• PROBLEM DESCRIPTION
Rewrite the passage of the hearing comments that opens with "Tom Howells (President, Wisconsin" and closes with "work for everyone.", putting "member firms" wherever "member companies" appears.

• DOCUMENT PASSAGE
Comment (Buchen): Direction and control is a basic test, but not necessarily the particular factors.
Mr. Mathis indicates that the federal common law test has 20 factors, most of which are concerned with direction and control. In this draft, the direction and control factors are nonexclusive factors. In the 1990s, our definition was to be “free from direction and control” with no further guidance than that. In 1996, the definition was changed to be more specific about what the department would look at. Here we wanted to have direction and control like we had before, but with additional guidance as to the things we will be looking at. They are there to give guidance to employers to see what the department will look at. Whether a person meets this test will be determined on a case-by-case basis. What might be dispositive in one case based on the industry involved might be different in another case. It will be up to the decision maker.
Tom Howells (President, Wisconsin Motor Carriers Association): The Association represents about 1,100 member companies. He has a concern regarding eliminating DWD 105. He apologizes that he did not catch this proposed change in April or May. He did not realize until July that repeal of DWD 105 was proposed. Written comments were distributed. They are very concerned with the elimination of DWD 105. The process to adopt this in the 1980s included the department and representatives from industry. There were a number of disputed cases in the 1980s regarding independent contractors. The Star Line case went to the Supreme Court and the department and industry decided that they had to get together and find something that would work for everyone.
DWD 105 is not perfect, but it has been well understood by the industry and used since 1985, and the number of litigation cases has been relatively small. We are very concerned that this would be eliminated. One of the keys in section DWD 105.02 is that it provides, “In determining whether the carrier exercises direction or control and whether the contract operator is engaged in an independently established business, the department may not use as evidence any factor to the extent that it is specified by the shipper or required by state or federal laws or regulations. The department believes it is unreasonable to consider mandates of law or specifications of shippers as evidence because they have not been imposed on the relationship between the contract operator and the carrier by those parties of their own volition.” That was the heart of it all.
The trucking industry regulations primarily come from the federal government and regulate the motor carrier whether they use an independent contractor or employee. This is for drug tests, equipment violations, and hours of service. The responsibility is placed on the motor carrier by the federal government. There are still sanctions against the carrier if they do not do those things. There are similarly demands on shippers, which may be considered direction and control of the independent operator. We are concerned about eliminating the whole rule. If the rule is eliminated and we are under the revised 7-of-10 test, there are two factors that cause concerns. Number 2 requires advertising. It presupposes that business model, but it does not make sense in the trucking business. An owner operator never advertises in the yellow pages. Factor 10 prohibits economic dependence on a company. Many carriers sign a lease with a company for many years. They all believe they are independent contractors, but they have a good working relationship and continue over several years. Many other people in the industry are concerned with the proposal. He would be happy to meet with the department or the committee. Please don’t eliminate DWD 105. If we need to tweak or modify since 1980s, that’s fine. People are very concerned.

• DATASET EXTRACT
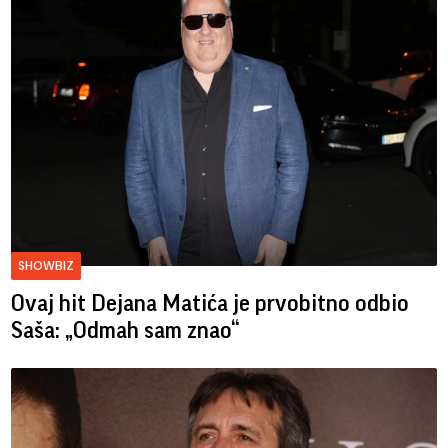
SHOWBIZ
Ovaj hit Dejana Matića je prvobitno odbio
Saša: „Odmah sam znao“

• ANSWER TO THE EXERCISE
Tom Howells (President, Wisconsin Motor Carriers Association): The Association represents about 1,100 member firms. He has a concern regarding eliminating DWD 105. He apologizes that he did not catch this proposed change in April or May. He did not realize until July that repeal of DWD 105 was proposed. Written comments were distributed. They are very concerned with the elimination of DWD 105. The process to adopt this in the 1980s included the department and representatives from industry. There were a number of disputed cases in the 1980s regarding independent contractors. The Star Line case went to the Supreme Court and the department and industry decided that they had to get together and find something that would work for everyone.